"Performance poetry was very much about rules. There was a three-minute time limit, there was the no-costume rule, and, most importantly, in battle rap and slam poetry, your job is to tickle the crowd's balls and make everybody feel good. I had this yearning to make them mad, or, God forbid, make them uncomfortable. People clap no matter what — it's just a robotic crowd response for when something is over on stage. I wanted to do something that would make everybody silent."
Dolan rolled out Bombzo the Clown right around the time word broke stateside about the torture of prisoners at Abu Ghraib in Baghdad. The character — something like the grotesque and homicidal Captain Spaulding from The Devil's Rejects with the political sensibility of Rush Limbaugh — emerged at a random party in a Providence art space, dragging a hooded man across the stage and screaming racial epithets. Dolan succeeded — the crowd wanted to hang him.

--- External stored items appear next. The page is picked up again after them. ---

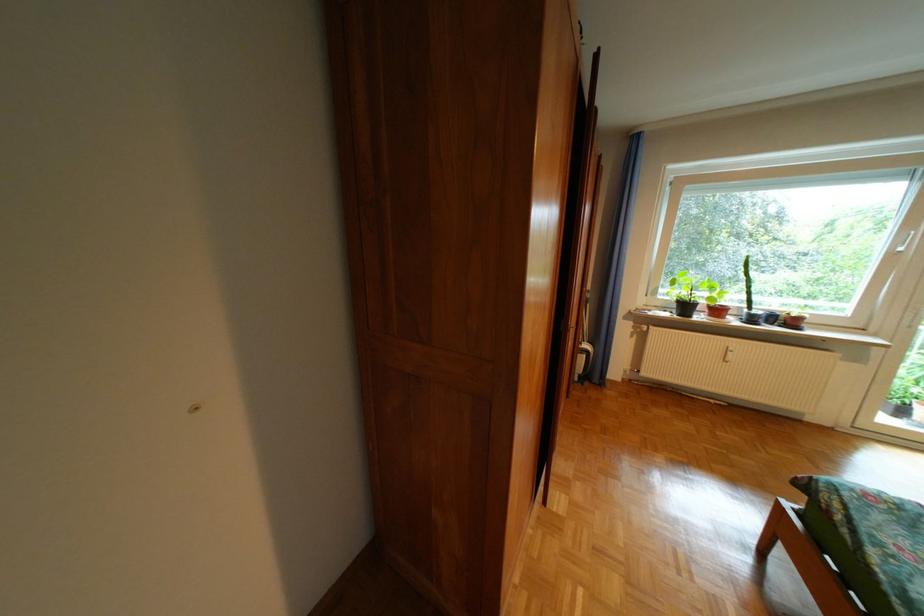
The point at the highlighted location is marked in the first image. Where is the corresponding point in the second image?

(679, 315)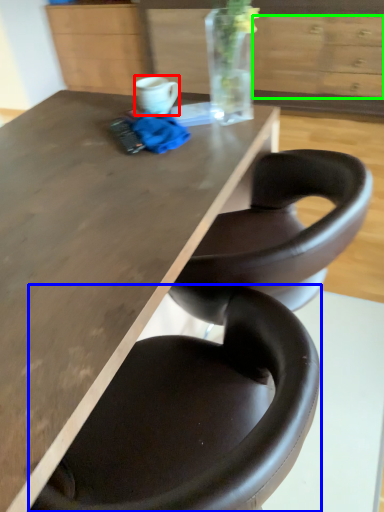
Question: Considering the real-world distances, which object is closest to mug (highlighted by a red box)? chair (highlighted by a blue box) or drawer (highlighted by a green box).

Choices:
 (A) chair
 (B) drawer

Answer: (A)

Bombzo surfaced every few years, sometimes out of nowhere, other times interrupting Providence fringe-rap icon Sage Francis, whose Strange Famous Records signed Dolan in 2007. In Philadelphia, the mad clown's homophobic rant got people hollering, "Go fuck yourself." At the Middle East in Cambridge, Bombzo blasted the venue as a "latte liberal commie faggot fantasia," claiming Boston is an example of "how great a city can be once you've kicked out all of the colored people."
After offending even those who were in on the Bombzo joke, Dolan decided that he'd scratched his itch to stun people into rage and silence, so he moved on. Last year, he dropped Fallen House, Sunken City on Strange Famous, flexing his poetic storytelling skills, but relying on Maine producer/MC Alias for beats that are decidedly hip-hop. At the same time, he continued to produce live spectacles that fans are likely to remember for years.
For his next three shows — one apiece in Pawtucket, Boston, and Portland — Dolan has composed his own "latte liberal commie faggot" fantasy called the Church of Love and Ruin. The politically charged What Cheer? Brigade, the 18-person alt-marching band, will blow horns in all corners of the club. Vockah Redu and the Cru, an animated sissy-bounce outfit from New Orleans, will make their New England debut, and Boston drag queen Ms. Nicholle Pride will also be in tow.
"We're pushing our fans," says Dolan. "Maybe you're okay with the heterosexual white male MC getting on stage and verbalizing [anti-homophobic messages], but are you okay with this kind of show? Can you appreciate this? It's a gamble, because if the crowd yells shit at me, I'm prepared to deal with it. In this case, I don't want people to yell. These are performers who I really respect, and now I want to see if we've produced an audience that can appreciate it like I appreciate it."
Those who arrive with open minds and dance shoes are likely to dig the spectacle — a Fox News nightmare full of hip-hop, queers, loud music, Satan, and blasphemy. Coming through to host the event will be Sis and Jamie DeWolf from the underground Oakland art troupe Tourettes Without Regrets. Known for stunts like inviting audience members to give lap dances to their grandfathers, DeWolf and Sis are icing on the strawberry shock cake, guarantors of a once-in-a-lifetime boom-bap experience.